Der Umgang mit hoher Inflation ist herausfordernd, aber nicht aussichtslos: In einem stark inflationären Umfeld, wie dieses momentan in Europa und den USA vorzufinden ist, haben in vergangenen Perioden hoher Inflation vor allem die Assetklassen des Goldes und der Rohstoffe am besten performt, während allen voran der Anleihenmarkt erhebliche Verluste einstecken musste. Auch der breite Aktienmarkt leidet unter hoher Inflation regelmäßig. Es finden sich jedoch einzelne Sektoren, die von hoher Inflation üblicher Weise profitieren; dazu zählen jene des Bergbaus bzw der Rohstoffe und Edelmetalle sowie der Energiesektor. Unternehmen, die eine hohe Markt- und Preissetzungsmacht aufweisen, können im inflationären Umfeld ebenso verhältnismäßig gut rentieren. Investitionen in Immobilien sollten unserer Ansicht nach aktuell mit Vorsicht gehandhabt und erst nach einer sorgfältigen Evaluation der konkreten Bedingungen im Einzelfall vorgenommen werden.

Sollte die Inflation Ihren Höhepunkt erreichen und zu "drehen", also von einem hohen Niveau abzunehmen beginnen, ist aufgrund historischer Erfahrungen von einer Erholung des Aktien- und Anleihenmarktes und mit einer Korrektur des Rohstoffmarktes zu rechnen.

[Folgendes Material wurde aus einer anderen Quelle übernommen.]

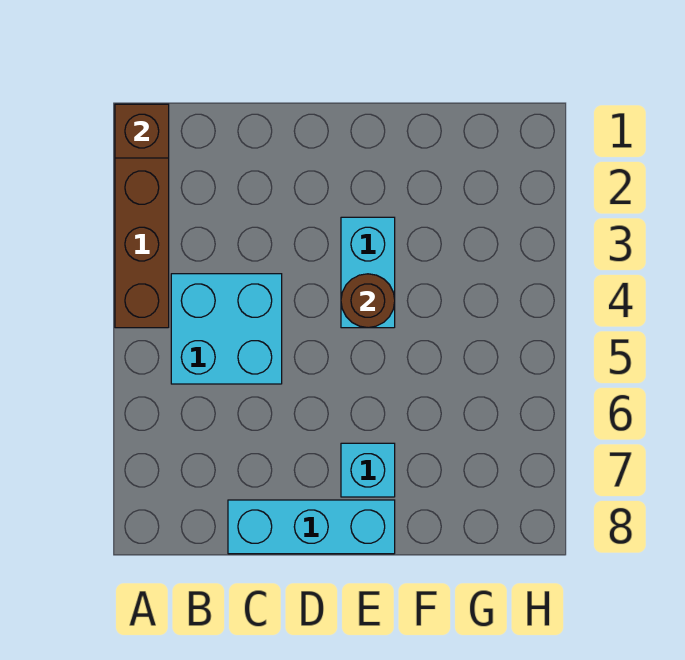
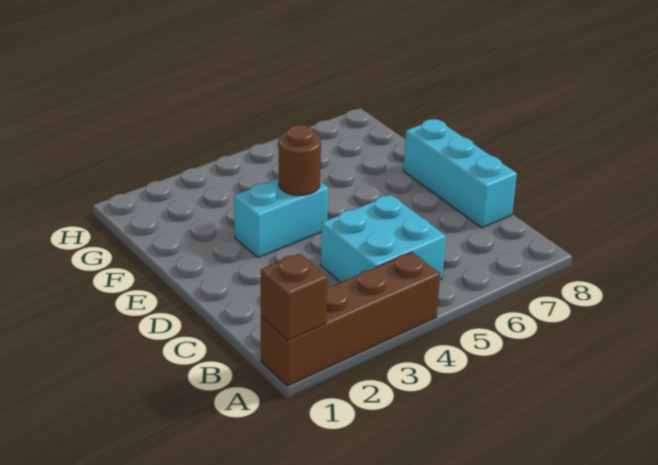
cyan 1x1 brick [341,443,395,497] -> none

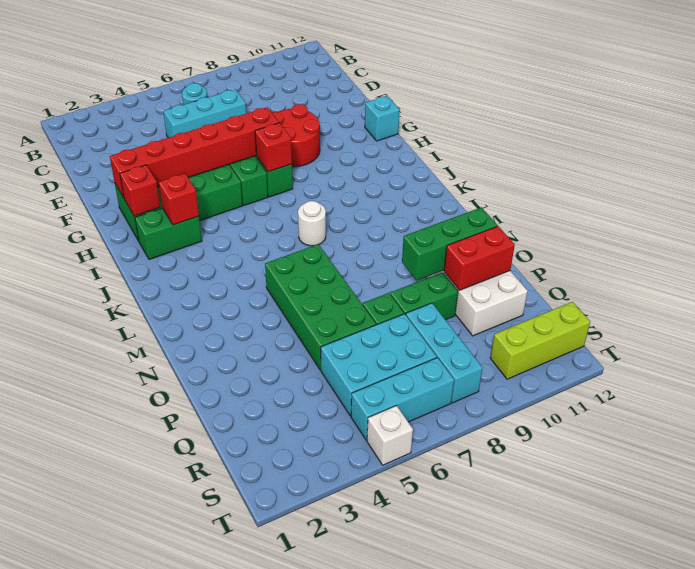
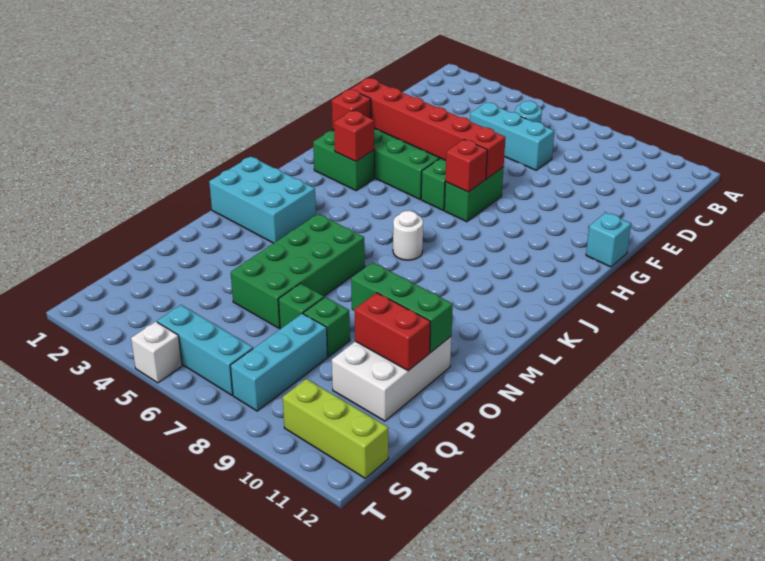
red 2x2 round brick [272,104,320,167] -> none
green 1x2 brick [390,272,458,320] -> green 1x1 brick [303,297,350,357]
cyan 2x3 brick [321,314,437,416] -> cyan 2x3 brick moved to [209,156,316,243]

Wenngleich Erfahrungen aus der Vergangenheit keine gesicherten Schlüsse für die Zukunft zulassen, liefern sie doch Anhaltspunkte für ein evidenzbasiertes Vorgehen in der Gegenwart.

 

Diclaimer: Zahlreiche Fragen im Kontext mit volkswirtschaftlichen Mechanismen und Zusammenhängen sind Gegenstand der Forschung und nicht abschließend geklärt. Darüber hinaus werden in diesem Artikel historische Vergleiche angestellt, die keine sicheren Schlüsse auf die Zukunft zulassen. Insbesondere besagen Wertentwicklungen in der Vergangenheit nicht, dass diese sich in Zukunft wiederholen.